DAVID CHAN paints in a realistic style, yet hints of the surrealistic connotation come into play in his subjects such as animals, humans/human hybrids against his vivid or monolithic background. At first glance, the audacious works seem comical or bewildering. However, upon closer observation, the initial impression gives way to the artist’s reality and his take on social issues such as popular culture and genetic engineering, and human behaviour in our current times. In that, it is always not easy to unpack the story behind each of David’s works. It is like taking a lateral journey with David, the improbable storyteller himself.
One has to dip deep into David’s realm of reality and imagination to understand his visual language and its iconographical interpretations of the story to be able to fathom the realistic rendition of his work.

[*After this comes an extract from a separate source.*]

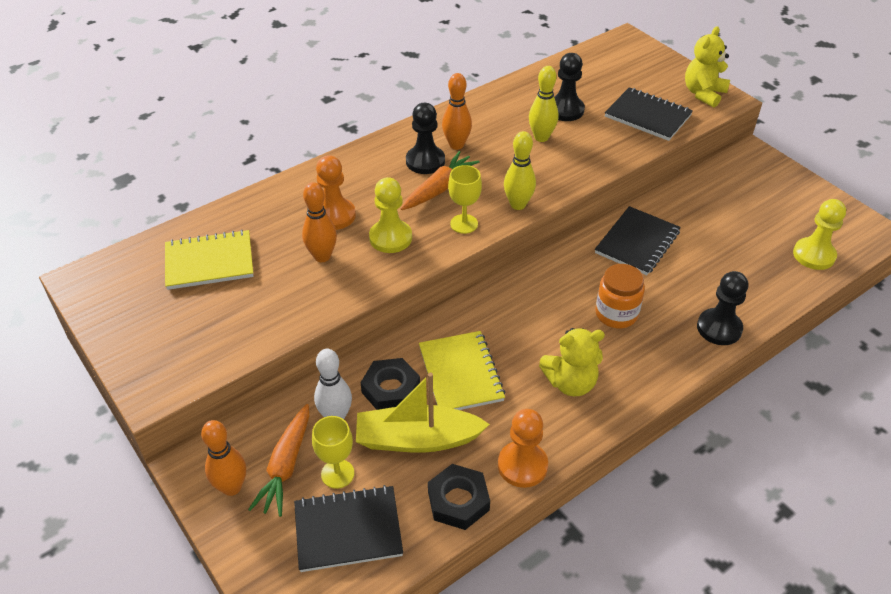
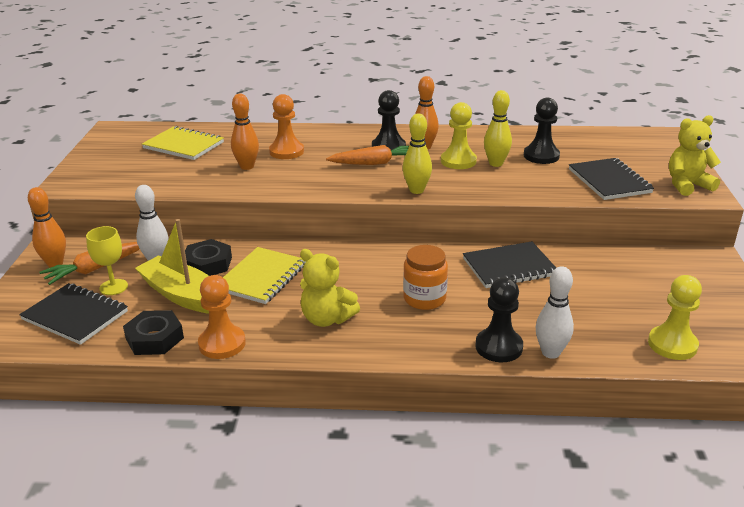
camera: 40 degrees right, 15 degrees down
yellow pawn [369,177,412,253] -> yellow pawn moved to [441,102,477,169]
yellow goblet [448,165,482,234] -> none
none -> white bowling pin [536,266,574,359]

In David’s early works, such as his “A Divine Comedy” and “Modern Beliefs” series, his works would be more fun, witty, and to some extent, whimsical. He used his in-depth knowledge of ethics of genetics to explore the anecdotes of human and societal relations, often humorous and comical, but with satire, serious undertone. David’s visuals took a darker tone in his series of works in “Hybrid Society”, exploring the hybridisation and oxymoron of humanity and society. David sought to rationalise the truth in the society of hybrids; the dichotomy of truths and lies, good and evil, strong and weak in humanity and societal relations, giving penetrating insights, often satirised and dramatic. David’s body of work is not just comprised of two-dimensional works; he is very skilled and commendable in the school of sculpture. His obsession with perfection and detail showed vividly in his majestic pair of deeply imaginative and visually impactful sculptures, “Chimerative and Centauree”. David’s hybrid take of these mythological creatures embodied the theme and ideology with literary and biblical complexities altogether, showing how ancient masculinist and femininity theories can be discoursed and re-interpreted in today’s contemporary urban environment.
“The Grey Gap” is a collection of David’s random thoughts and ramblings. An exploration into the edges and gaps of his realization and fascinations, a look at the seeds that have unravelled, and his search for rationality and equilibrium in his works in comprehending human existence and nature. David is a true storyteller, sitting on the fence, watching the world.